US President Donald Trump signing an executive order in January on his appointees' ethics commitments

(afp_tickers)

O diretor do Gabinete de Ética Governamental dos Estados Unidos pediu neste domingo, após sua renúncia, que sejam criadas regras mais severas em matéria de conflitos de interesse, afirmando que a administração Trump impediu de maneira reiterada o trabalho da agência que dirige.

Walter Shaub, principal supervisor de ética do governo americano desde 2013, apresentou sua renúncia (que será concretizada em 19 de julho) na semana passada, após meses de confronto com funcionários da Casa Branca pela maneira com que Trump realizou a cessão do controle de suas empresas a seus dois filhos mais velhos.

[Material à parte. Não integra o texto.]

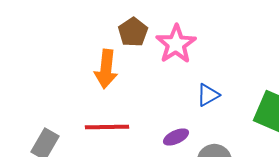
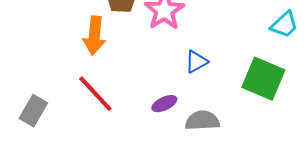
red line: (107, 127) -> (95, 94), turned 48

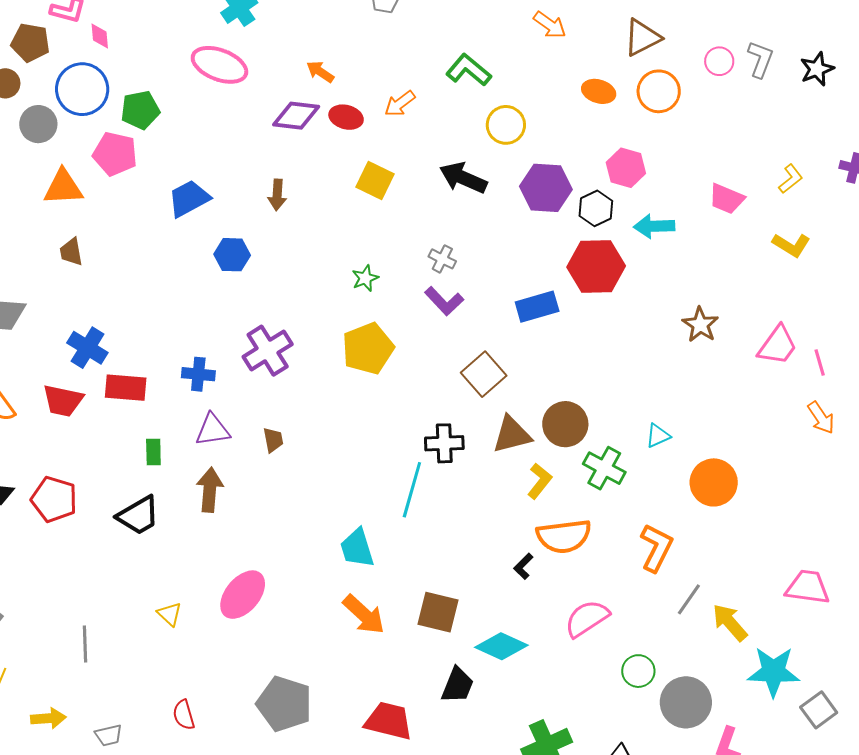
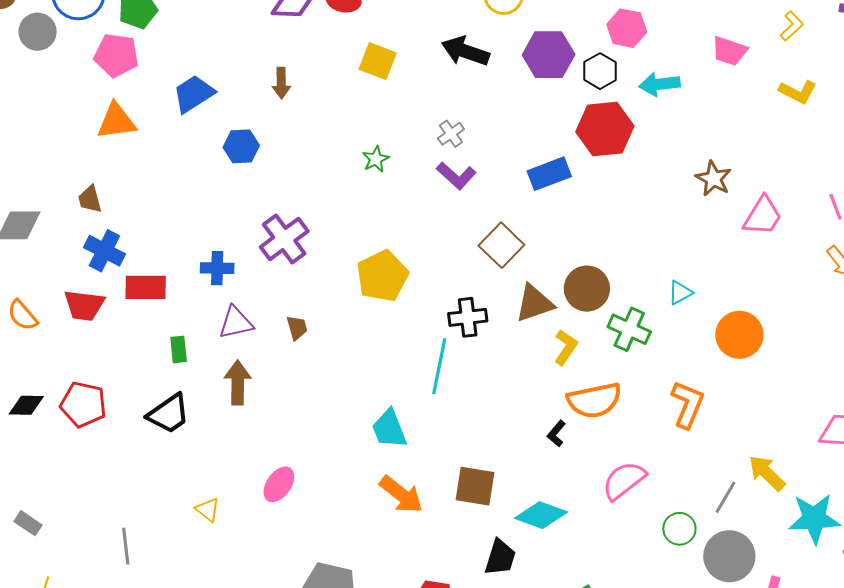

Suas críticas, muitas vezes lançadas em tuítes que imitavam o estilo presidencial, atraíram a atenção inusitada para essa agência de ética, cujas ações costumam passar desapercebidas.

No domingo, Shaub disse à rede ABC que ele sempre havia pensado que as regras existentes sobre ética "eram o suficientemente fortes para proteger a integridade nas operações do governo", mas que sua "recente experiência deixa claro que na realidade elas precisam ser fortalecidas".

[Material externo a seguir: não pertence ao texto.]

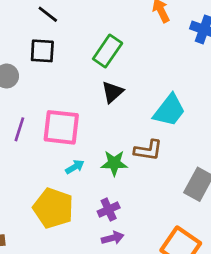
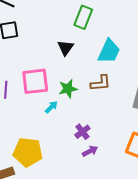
green rectangle: (108, 51) -> (83, 17), moved
green star: (114, 163) -> (68, 89), moved
yellow pentagon: (53, 208) -> (28, 152), moved

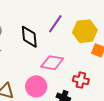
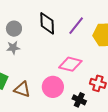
black diamond: (29, 37) -> (47, 23), moved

As tensões entre Shaub e o governo de Trump sempre foram evidentes, com constantes chamados do primeiro para que o mandatário cedesse o controle de suas empresas.

Trump colocou suas empresas em um fundo administrado por seus dois filhos, com ele como único beneficiário. Desde a década de 1970 que os presidentes americanos colocavam seus ativos em um fundo cego administrado por terceiros.

Em um comunicado dirigido à ABC, a Casa Branca acusou Shaub de não seguir os procedimentos habituais, e de, em vez disso, recorrer aos tuítes e ao vazamento de informação para congressistas democratas.

Shaub negou as acusações e disse que "todo governo, republicano ou democrata, apoiou decididamente o programa ético, salvo este". E ao não contar com esse apoio, ele teve que tornar públicas suas preocupações.

Acho que o escritório que dirigirá até dia 19 de julho deveria ter a força para obrigar que se publiquem certos documentos e registros.

Uma vez fora da Casa Branca, Shaub passará a ser diretor de ética da organização sem fins lucrativos CLC (Centro de Campanha Legal).